AVAILABLE DATA section start
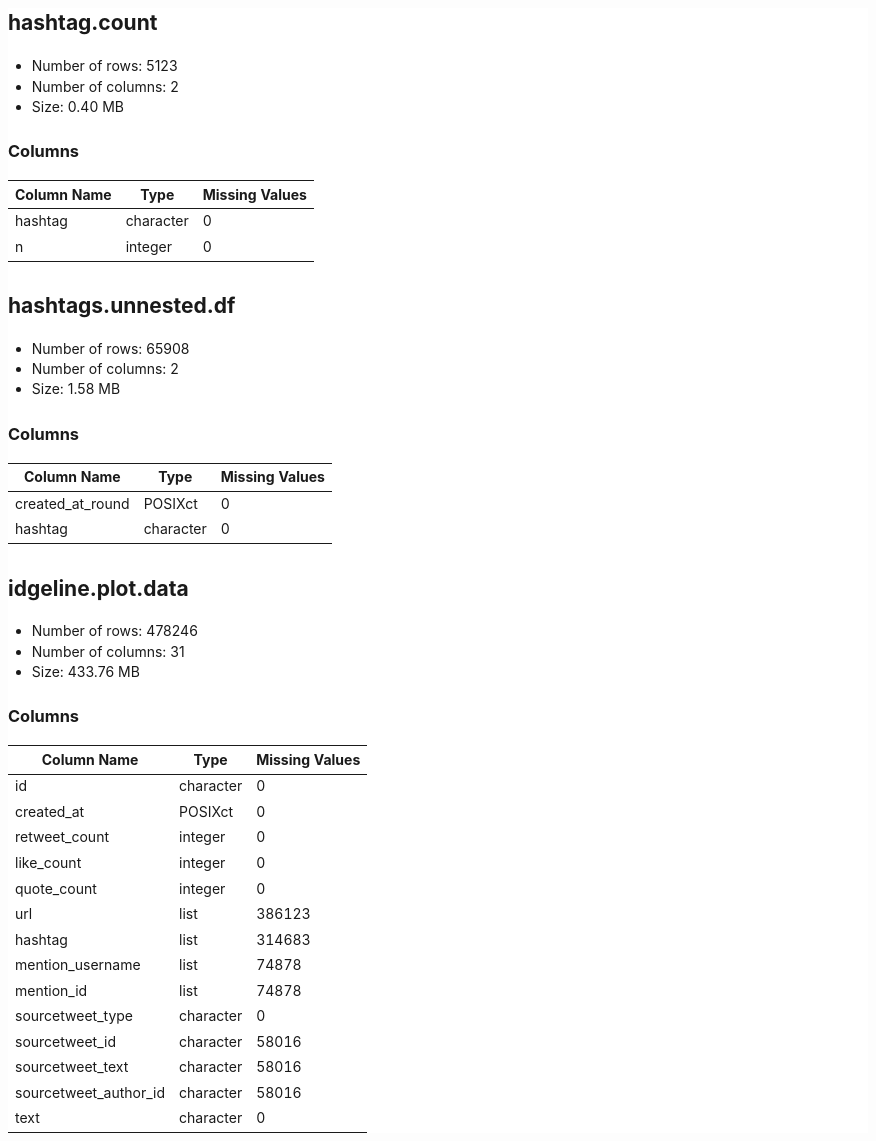 ## hashtag.count

- Number of rows: 5123
- Number of columns: 2
- Size: 0.40 MB

### Columns

| Column Name | Type | Missing Values |
|------------|------|----------------|
| hashtag | character | 0 |
| n | integer | 0 |


## hashtags.unnested.df

- Number of rows: 65908
- Number of columns: 2
- Size: 1.58 MB

### Columns

| Column Name | Type | Missing Values |
|------------|------|----------------|
| created_at_round | POSIXct | 0 |
| hashtag | character | 0 |


## idgeline.plot.data

- Number of rows: 478246
- Number of columns: 31
- Size: 433.76 MB

### Columns

| Column Name | Type | Missing Values |
|------------|------|----------------|
| id | character | 0 |
| created_at | POSIXct | 0 |
| retweet_count | integer | 0 |
| like_count | integer | 0 |
| quote_count | integer | 0 |
| url | list | 386123 |
| hashtag | list | 314683 |
| mention_username | list | 74878 |
| mention_id | list | 74878 |
| sourcetweet_type | character | 0 |
| sourcetweet_id | character | 58016 |
| sourcetweet_text | character | 58016 |
| sourcetweet_author_id | character | 58016 |
| text | character | 0 |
AVAILABLE DATA section end
WHAT YOU NEED TO DO:
Copy every entry above exactly as it stands, but leave the pictures out.

RESPONSE:
 ## hashtag.count

- Number of rows: 5123
- Number of columns: 2
- Size: 0.40 MB

### Columns

| Column Name | Type | Missing Values |
|------------|------|----------------|
| hashtag | character | 0 |
| n | integer | 0 |


## hashtags.unnested.df

- Number of rows: 65908
- Number of columns: 2
- Size: 1.58 MB

### Columns

| Column Name | Type | Missing Values |
|------------|------|----------------|
| created_at_round | POSIXct | 0 |
| hashtag | character | 0 |


## idgeline.plot.data

- Number of rows: 478246
- Number of columns: 31
- Size: 433.76 MB

### Columns

| Column Name | Type | Missing Values |
|------------|------|----------------|
| id | character | 0 |
| created_at | POSIXct | 0 |
| retweet_count | integer | 0 |
| like_count | integer | 0 |
| quote_count | integer | 0 |
| url | list | 386123 |
| hashtag | list | 314683 |
| mention_username | list | 74878 |
| mention_id | list | 74878 |
| sourcetweet_type | character | 0 |
| sourcetweet_id | character | 58016 |
| sourcetweet_text | character | 58016 |
| sourcetweet_author_id | character | 58016 |
| text | character | 0 |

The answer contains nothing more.